• PASSAGE
- Opening Delimiter -

Is Carmi the only one at BGU who hasn’t been watching – and reading, and listening to – the vicious anti-Israel propaganda Gordon has been spewing for years? Was she unaware of his “destructive views” when just last January she made him chairman of the Department of Politics and Government?

Is she the only one who doesn’t remember how Gordon barricaded himself with Yasir Arafat during the siege of Ramallah? How – for years – he’s posted his “destructive views” on Holocaust denial websites? Can the head of the university possibly have been unaware that Gordon regularly denounced Israel as a fascist, terrorist regime, one that “resembles Nazi Germany”?

Has she completely forgotten last winter’s war, when Hamas rockets and missiles rained down on much of southern Israel, some hitting the BGU campus? Did she forget how Gordon, rather than denouncing the Hamas terrorists, lambasted Israel for “targeting” the building called “Gaza University,” a structure used as a repository for the rockets intended to kill Israelis?

So it seems. Apparently, Carmi isn’t much interested in anything her Politics and Government Department does. According to Prof. Fred Lazin, who teaches political science at BGU, before Gordon submitted his commentary to the L.A. Times he told his colleagues what he was going to say and offered to step down as chair if they thought his words would prove too embarrassing. “There was a unanimous decision not to let him do that,” Lazin said.

Even if she doesn’t pay attention to internal faculty affairs, it’s hard to see how she – or anyone who reads a regular newspaper in Israel – could have missed the legal skirmish that ensued when Gordon sued University of Haifa Prof. (and longtime Jewish Press contributor) Steven Plaut for libel. Especially given that not only did Gordon lose, but one of the appellate judges, Abraham Abraham, made the astonishing ruling that even if Plaut had described Gordon as a “Jew for Hitler” – which he hadn’t – Plaut would have been within his rights.

- Closing Delimiter -

• DATA UNDER STUDY
- Opening Delimiter -

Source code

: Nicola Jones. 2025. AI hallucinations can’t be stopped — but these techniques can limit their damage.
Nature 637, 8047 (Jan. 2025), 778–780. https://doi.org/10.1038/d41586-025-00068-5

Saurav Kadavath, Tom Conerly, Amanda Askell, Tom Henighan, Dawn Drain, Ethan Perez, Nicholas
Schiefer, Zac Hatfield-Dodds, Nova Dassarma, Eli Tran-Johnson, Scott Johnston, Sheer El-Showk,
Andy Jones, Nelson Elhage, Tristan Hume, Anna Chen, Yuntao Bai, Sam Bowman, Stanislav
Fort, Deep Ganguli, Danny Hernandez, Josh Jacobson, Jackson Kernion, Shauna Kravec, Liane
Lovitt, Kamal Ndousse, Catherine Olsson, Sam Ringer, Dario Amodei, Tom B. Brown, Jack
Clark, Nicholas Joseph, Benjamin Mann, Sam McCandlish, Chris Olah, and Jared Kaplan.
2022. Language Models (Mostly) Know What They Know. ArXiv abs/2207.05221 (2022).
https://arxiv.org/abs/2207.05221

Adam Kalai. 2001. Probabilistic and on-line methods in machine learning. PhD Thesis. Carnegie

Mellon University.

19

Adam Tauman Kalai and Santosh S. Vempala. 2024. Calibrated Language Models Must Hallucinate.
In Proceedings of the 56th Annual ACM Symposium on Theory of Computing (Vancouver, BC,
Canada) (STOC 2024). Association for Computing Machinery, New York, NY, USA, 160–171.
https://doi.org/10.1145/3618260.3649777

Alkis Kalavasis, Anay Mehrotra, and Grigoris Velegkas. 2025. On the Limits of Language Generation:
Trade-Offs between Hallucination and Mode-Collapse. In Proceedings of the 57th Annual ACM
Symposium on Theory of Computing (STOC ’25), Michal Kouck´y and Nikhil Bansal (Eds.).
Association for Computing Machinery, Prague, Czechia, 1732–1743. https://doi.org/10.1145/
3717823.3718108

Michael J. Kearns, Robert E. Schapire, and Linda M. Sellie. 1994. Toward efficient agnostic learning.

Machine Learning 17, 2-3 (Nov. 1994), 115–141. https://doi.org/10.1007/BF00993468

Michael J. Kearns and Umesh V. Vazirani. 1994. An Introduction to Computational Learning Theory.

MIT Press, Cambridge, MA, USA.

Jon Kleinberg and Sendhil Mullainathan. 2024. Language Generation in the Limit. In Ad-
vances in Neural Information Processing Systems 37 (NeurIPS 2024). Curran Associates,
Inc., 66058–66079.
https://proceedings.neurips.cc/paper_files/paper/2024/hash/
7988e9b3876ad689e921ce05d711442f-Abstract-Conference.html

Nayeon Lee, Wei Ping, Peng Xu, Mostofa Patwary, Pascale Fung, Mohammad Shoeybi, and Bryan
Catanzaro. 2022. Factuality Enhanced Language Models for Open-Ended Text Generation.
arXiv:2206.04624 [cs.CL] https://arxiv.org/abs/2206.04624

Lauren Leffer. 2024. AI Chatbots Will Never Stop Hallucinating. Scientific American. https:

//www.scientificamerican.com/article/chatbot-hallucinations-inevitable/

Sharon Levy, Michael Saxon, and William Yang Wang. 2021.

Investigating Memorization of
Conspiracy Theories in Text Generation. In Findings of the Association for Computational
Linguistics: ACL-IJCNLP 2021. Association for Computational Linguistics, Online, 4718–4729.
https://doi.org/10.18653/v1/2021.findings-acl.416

- Closing Delimiter -

• TRY IT
Continue the commentary on Carmi and Gordon from its last sentence, leaving the rows aside.

• RESPONSE
All right, let’s suppose Carmi was oblivious of the litigation itself. She could not possibly have missed the highly colorful newspaper battle that came afterward, when American legal lion Alan Dershowitz jumped into the fray with a fiery op-ed in the Jerusalem Post. “Neve Gordon,” Dershowitz wrote, “belongs to the class of the rabidly anti-Israel far-left professors whose trademark is the delight they take in comparing Israel to apartheid South Africa and Nazi Germany.”

Really, wouldn’t you think a university president would sit up and take notice at that? Be a little bit concerned about how one of her department heads is being portrayed in the international community?

After Dershowitz took his parting shot – writing that “Gordon has gotten into bed with neo-Nazis, Holocaust justice deniers and anti-Semites” and terming him “a despicable example of a self-hating Jew and self-hating Israeli” – wouldn’t you think the head of a normal university would be a little leery about having someone like Gordon teaching politics and government?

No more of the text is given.